Filter the records below, keeping only lines with the string "which".
TASK MATERIAL section start
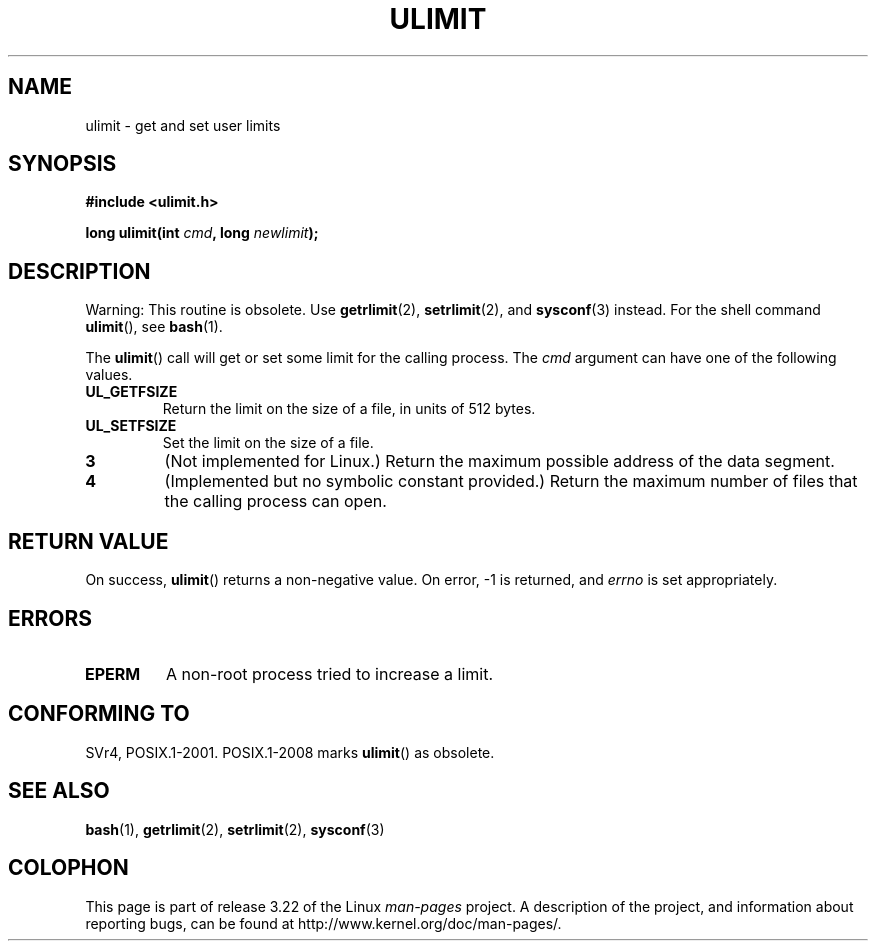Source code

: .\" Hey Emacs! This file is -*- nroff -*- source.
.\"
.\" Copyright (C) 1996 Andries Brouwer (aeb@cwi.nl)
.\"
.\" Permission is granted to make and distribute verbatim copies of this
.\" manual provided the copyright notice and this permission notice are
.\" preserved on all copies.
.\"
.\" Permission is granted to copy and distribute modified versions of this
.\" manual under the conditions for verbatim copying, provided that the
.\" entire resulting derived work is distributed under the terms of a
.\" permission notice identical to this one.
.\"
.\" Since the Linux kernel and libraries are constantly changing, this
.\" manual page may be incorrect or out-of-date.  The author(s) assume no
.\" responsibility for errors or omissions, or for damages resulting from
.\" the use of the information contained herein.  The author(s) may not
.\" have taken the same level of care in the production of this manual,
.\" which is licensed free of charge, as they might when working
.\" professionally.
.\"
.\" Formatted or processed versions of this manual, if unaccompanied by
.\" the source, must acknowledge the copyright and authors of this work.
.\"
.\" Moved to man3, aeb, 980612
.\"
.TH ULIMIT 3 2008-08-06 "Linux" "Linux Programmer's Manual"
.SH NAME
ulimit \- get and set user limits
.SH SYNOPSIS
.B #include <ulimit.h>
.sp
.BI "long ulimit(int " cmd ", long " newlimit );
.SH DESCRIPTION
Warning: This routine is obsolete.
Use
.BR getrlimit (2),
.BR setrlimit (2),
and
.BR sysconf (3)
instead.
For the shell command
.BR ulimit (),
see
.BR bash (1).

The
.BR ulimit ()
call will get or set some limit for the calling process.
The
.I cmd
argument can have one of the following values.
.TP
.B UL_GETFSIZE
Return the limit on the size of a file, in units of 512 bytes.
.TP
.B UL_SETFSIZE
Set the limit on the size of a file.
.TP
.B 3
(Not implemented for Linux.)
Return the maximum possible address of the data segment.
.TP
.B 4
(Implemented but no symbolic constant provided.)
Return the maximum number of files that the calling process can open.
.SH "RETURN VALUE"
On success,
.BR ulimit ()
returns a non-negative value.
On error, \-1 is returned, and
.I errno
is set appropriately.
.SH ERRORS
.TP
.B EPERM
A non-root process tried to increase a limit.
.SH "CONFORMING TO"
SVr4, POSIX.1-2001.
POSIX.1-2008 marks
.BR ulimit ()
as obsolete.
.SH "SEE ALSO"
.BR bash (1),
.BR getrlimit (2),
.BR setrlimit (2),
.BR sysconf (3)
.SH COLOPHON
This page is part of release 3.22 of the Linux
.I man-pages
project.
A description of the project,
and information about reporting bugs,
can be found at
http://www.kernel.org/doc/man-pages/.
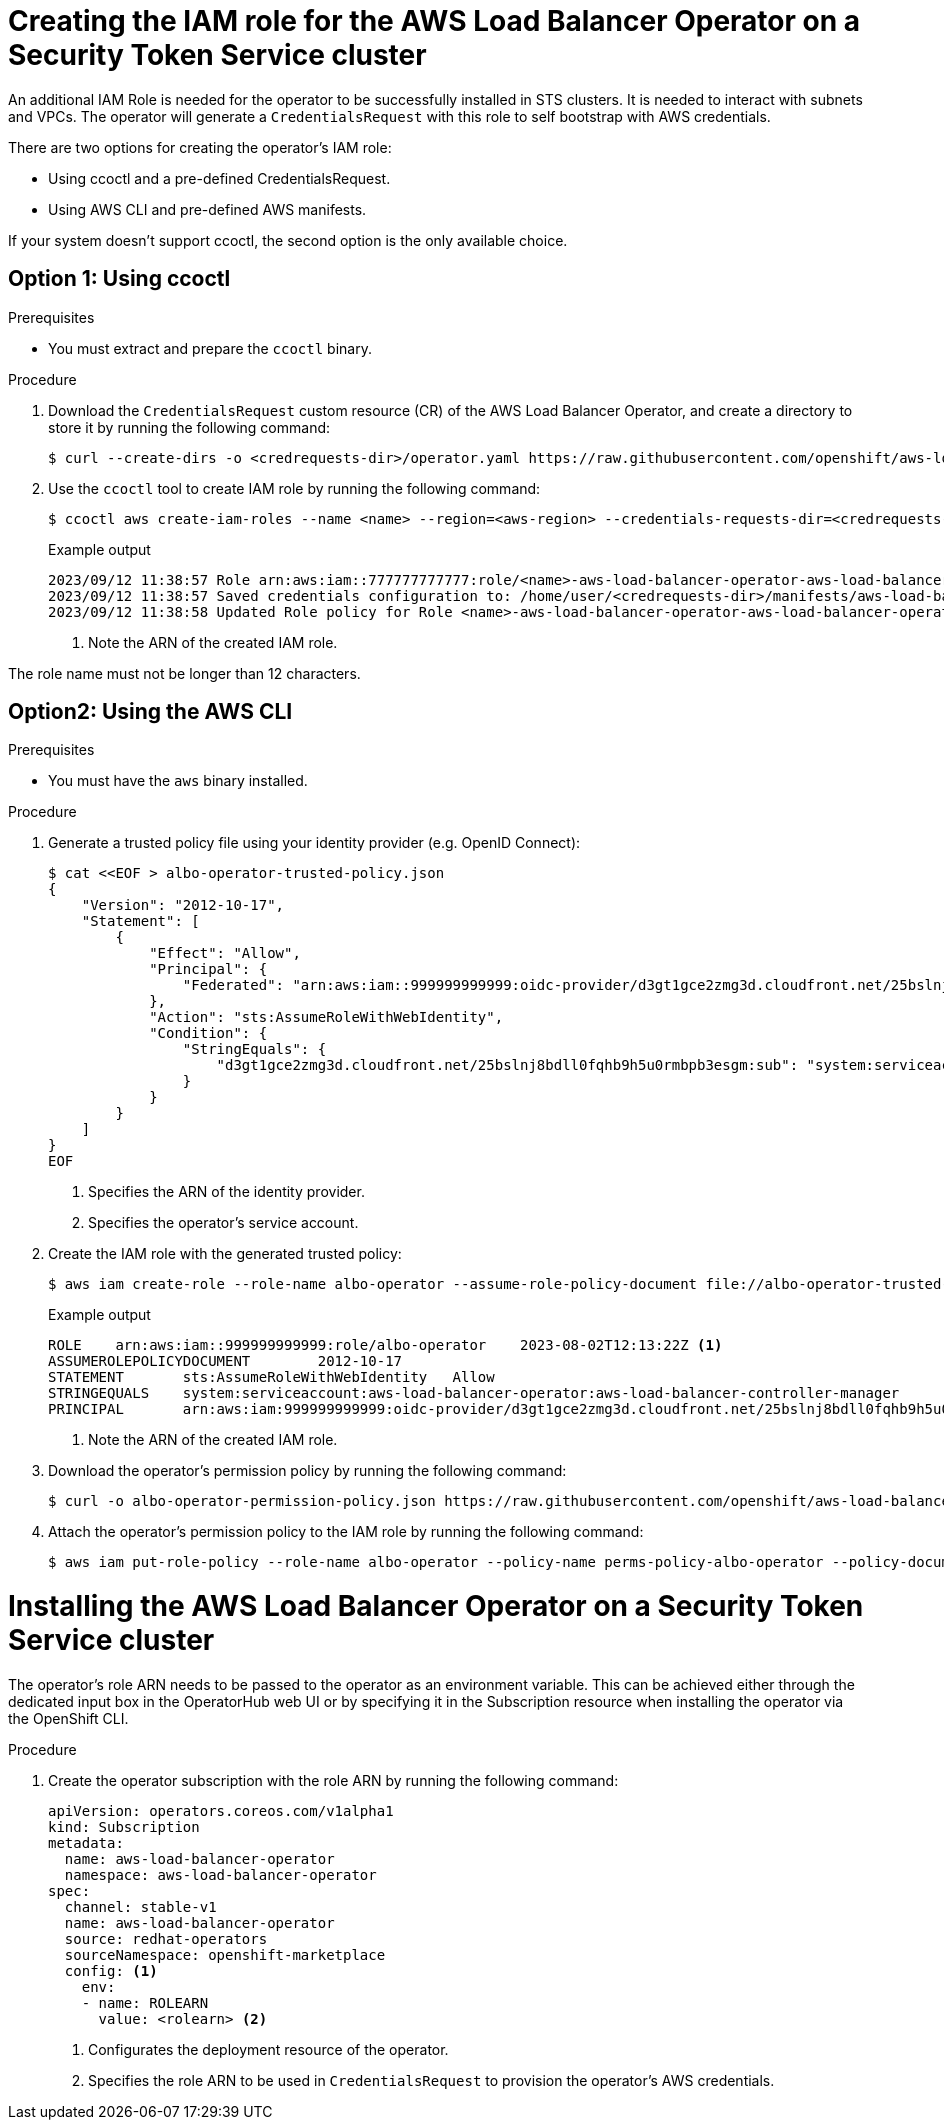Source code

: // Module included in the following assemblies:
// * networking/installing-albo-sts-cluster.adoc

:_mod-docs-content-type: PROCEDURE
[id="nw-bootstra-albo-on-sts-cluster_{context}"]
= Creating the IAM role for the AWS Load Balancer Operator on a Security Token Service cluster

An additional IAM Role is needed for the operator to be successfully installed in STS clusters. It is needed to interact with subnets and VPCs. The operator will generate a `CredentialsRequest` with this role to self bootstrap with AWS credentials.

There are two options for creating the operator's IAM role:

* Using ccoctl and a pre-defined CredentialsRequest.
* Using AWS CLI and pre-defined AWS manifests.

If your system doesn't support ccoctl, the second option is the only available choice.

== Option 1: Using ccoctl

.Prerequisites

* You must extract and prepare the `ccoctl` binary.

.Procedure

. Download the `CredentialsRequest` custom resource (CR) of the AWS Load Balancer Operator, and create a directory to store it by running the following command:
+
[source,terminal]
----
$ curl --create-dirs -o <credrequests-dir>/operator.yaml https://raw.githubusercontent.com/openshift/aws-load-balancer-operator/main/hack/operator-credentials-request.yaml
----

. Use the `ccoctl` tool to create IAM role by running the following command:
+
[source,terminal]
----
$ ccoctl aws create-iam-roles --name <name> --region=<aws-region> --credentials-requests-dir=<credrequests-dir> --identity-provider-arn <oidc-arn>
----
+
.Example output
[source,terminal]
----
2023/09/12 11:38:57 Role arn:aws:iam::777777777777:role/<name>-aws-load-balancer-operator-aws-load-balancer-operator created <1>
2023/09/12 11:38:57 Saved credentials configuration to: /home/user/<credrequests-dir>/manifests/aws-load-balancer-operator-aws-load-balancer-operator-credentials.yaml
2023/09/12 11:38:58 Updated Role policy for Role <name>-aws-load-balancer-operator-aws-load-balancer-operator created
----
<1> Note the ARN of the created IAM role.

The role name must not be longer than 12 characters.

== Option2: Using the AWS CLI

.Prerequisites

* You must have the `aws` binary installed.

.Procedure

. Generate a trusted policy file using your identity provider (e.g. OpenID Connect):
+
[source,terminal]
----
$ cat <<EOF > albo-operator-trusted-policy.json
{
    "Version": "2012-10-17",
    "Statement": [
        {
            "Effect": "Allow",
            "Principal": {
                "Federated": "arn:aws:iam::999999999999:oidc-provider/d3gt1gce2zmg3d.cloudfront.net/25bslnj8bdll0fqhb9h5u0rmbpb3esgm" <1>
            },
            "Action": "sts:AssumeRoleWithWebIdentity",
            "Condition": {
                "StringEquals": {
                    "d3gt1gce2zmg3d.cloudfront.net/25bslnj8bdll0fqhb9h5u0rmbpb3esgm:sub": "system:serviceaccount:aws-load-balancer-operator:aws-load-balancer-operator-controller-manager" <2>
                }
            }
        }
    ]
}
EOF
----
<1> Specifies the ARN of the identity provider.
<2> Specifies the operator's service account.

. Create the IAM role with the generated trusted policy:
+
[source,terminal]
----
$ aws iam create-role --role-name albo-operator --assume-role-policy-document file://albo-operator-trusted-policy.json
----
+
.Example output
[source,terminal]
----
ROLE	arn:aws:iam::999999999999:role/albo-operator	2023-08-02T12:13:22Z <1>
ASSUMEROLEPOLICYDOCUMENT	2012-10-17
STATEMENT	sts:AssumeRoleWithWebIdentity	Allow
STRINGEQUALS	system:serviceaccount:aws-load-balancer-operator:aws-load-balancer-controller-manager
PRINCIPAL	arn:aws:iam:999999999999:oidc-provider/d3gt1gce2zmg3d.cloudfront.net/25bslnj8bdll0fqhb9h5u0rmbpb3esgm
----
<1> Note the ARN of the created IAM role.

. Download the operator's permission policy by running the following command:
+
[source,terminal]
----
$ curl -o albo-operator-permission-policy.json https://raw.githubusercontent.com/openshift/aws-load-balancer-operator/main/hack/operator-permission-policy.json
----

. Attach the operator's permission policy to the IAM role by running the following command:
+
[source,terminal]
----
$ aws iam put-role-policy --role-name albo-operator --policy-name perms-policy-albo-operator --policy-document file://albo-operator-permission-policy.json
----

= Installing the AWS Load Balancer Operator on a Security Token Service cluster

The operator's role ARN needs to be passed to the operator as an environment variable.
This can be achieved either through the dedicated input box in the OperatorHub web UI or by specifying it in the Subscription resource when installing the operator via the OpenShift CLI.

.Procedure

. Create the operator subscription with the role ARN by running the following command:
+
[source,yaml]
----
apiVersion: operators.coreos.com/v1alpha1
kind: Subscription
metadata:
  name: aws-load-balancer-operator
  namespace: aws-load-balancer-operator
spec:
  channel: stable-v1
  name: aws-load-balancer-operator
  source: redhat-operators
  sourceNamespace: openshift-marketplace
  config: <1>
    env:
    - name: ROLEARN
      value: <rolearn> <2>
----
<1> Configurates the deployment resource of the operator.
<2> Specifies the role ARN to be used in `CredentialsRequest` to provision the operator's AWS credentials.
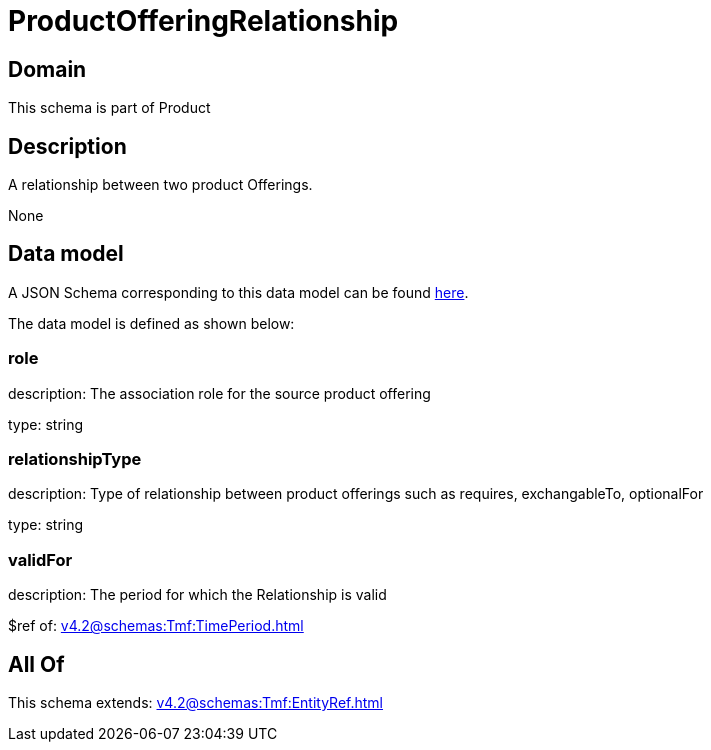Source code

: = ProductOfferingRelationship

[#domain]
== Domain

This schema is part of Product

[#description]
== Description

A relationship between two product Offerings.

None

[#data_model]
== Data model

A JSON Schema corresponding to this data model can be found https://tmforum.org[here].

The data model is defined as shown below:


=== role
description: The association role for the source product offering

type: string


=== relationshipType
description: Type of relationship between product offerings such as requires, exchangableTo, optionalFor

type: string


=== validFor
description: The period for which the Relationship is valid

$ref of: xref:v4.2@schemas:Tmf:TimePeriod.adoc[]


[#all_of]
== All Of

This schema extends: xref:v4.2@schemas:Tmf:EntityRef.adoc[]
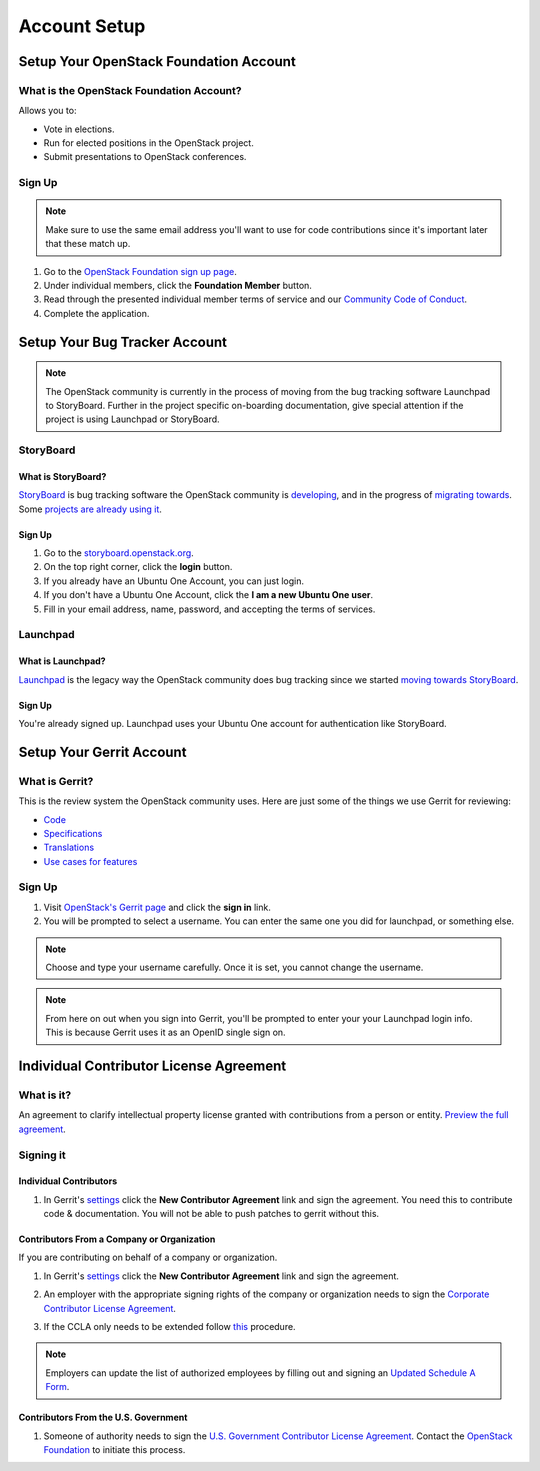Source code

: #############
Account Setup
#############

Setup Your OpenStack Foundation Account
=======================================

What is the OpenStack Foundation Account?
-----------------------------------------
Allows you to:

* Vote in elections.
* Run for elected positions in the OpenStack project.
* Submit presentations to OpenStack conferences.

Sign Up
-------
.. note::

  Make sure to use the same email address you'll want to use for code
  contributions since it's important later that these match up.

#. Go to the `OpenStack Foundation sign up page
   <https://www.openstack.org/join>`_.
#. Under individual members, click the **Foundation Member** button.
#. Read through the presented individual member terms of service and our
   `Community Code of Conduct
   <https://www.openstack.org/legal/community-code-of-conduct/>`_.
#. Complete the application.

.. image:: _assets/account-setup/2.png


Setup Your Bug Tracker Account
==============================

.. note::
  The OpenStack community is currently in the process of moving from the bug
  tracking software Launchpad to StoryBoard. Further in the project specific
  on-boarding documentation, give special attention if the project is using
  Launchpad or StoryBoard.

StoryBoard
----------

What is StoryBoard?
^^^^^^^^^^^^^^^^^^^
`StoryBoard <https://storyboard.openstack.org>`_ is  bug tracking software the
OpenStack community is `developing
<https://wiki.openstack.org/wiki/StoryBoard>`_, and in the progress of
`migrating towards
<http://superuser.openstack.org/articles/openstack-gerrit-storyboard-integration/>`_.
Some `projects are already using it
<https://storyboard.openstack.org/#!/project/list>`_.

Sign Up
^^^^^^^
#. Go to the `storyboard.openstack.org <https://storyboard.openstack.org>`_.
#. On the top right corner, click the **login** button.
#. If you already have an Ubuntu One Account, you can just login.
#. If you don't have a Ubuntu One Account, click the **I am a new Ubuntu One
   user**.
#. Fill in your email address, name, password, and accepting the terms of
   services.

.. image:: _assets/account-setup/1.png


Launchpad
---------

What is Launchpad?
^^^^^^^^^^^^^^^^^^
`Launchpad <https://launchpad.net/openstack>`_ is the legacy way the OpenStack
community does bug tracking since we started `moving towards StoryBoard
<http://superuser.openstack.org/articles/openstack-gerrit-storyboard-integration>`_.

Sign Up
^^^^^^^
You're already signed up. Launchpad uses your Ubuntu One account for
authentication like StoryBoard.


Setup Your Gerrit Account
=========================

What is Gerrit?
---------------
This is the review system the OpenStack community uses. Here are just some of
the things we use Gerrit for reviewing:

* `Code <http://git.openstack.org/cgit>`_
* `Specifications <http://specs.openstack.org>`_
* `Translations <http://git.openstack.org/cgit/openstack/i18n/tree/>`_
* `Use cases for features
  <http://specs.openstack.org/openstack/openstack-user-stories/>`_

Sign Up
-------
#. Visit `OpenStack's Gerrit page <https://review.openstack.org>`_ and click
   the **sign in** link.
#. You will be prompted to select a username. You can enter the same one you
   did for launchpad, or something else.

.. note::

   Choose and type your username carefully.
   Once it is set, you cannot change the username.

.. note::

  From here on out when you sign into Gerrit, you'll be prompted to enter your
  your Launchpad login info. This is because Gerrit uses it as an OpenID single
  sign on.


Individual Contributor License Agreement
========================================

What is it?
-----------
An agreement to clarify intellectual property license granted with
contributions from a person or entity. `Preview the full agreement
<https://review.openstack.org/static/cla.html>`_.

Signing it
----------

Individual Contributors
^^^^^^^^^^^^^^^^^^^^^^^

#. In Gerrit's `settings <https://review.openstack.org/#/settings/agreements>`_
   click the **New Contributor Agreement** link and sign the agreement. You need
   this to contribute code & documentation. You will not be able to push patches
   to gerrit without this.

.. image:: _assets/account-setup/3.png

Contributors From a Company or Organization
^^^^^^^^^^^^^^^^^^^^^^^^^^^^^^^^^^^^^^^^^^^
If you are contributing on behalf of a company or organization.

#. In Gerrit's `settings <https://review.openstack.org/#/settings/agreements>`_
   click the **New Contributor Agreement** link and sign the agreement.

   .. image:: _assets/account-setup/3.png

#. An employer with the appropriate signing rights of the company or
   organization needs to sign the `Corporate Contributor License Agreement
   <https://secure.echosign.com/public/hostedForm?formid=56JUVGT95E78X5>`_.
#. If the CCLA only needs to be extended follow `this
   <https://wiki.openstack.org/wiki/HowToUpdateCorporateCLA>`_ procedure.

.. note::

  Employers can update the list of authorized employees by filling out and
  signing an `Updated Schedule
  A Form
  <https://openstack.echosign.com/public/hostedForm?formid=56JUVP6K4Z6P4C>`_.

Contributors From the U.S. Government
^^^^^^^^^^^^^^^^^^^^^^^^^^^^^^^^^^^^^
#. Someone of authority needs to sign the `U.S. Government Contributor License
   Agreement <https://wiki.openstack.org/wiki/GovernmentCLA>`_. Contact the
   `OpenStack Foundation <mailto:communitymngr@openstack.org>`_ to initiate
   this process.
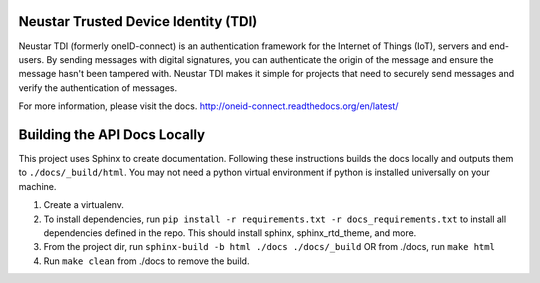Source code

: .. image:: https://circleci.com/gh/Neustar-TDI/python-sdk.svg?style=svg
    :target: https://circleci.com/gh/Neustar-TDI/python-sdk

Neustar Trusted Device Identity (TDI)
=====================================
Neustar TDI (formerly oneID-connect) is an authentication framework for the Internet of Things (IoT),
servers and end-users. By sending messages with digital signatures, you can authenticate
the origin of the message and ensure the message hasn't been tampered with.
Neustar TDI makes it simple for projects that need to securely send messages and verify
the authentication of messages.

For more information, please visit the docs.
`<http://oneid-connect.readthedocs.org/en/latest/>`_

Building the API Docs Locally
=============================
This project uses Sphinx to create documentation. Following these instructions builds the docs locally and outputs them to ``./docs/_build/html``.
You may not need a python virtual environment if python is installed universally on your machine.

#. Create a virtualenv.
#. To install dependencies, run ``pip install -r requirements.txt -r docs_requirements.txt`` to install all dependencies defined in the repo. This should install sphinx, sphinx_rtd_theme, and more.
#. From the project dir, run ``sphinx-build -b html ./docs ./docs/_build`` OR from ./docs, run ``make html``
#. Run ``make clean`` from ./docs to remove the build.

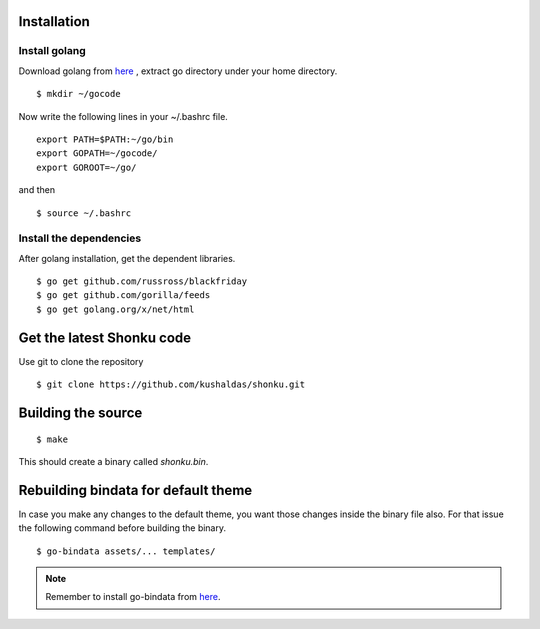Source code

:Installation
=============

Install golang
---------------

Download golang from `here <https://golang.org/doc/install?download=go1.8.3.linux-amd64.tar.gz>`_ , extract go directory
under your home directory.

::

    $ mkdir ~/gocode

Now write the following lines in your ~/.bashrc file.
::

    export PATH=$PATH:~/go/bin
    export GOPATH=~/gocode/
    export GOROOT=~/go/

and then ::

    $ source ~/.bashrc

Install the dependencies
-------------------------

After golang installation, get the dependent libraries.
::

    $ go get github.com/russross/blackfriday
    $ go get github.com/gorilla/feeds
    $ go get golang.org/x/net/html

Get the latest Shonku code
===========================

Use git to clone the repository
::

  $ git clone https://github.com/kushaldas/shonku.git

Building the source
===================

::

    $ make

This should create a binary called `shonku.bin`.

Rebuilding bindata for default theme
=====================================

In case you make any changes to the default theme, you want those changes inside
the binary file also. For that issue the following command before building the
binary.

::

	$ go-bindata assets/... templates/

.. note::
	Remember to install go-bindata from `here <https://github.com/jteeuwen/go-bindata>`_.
TASK MATERIAL section end
» RESPONSE
.\" which is licensed free of charge, as they might when working
description: The period for which the Relationship is valid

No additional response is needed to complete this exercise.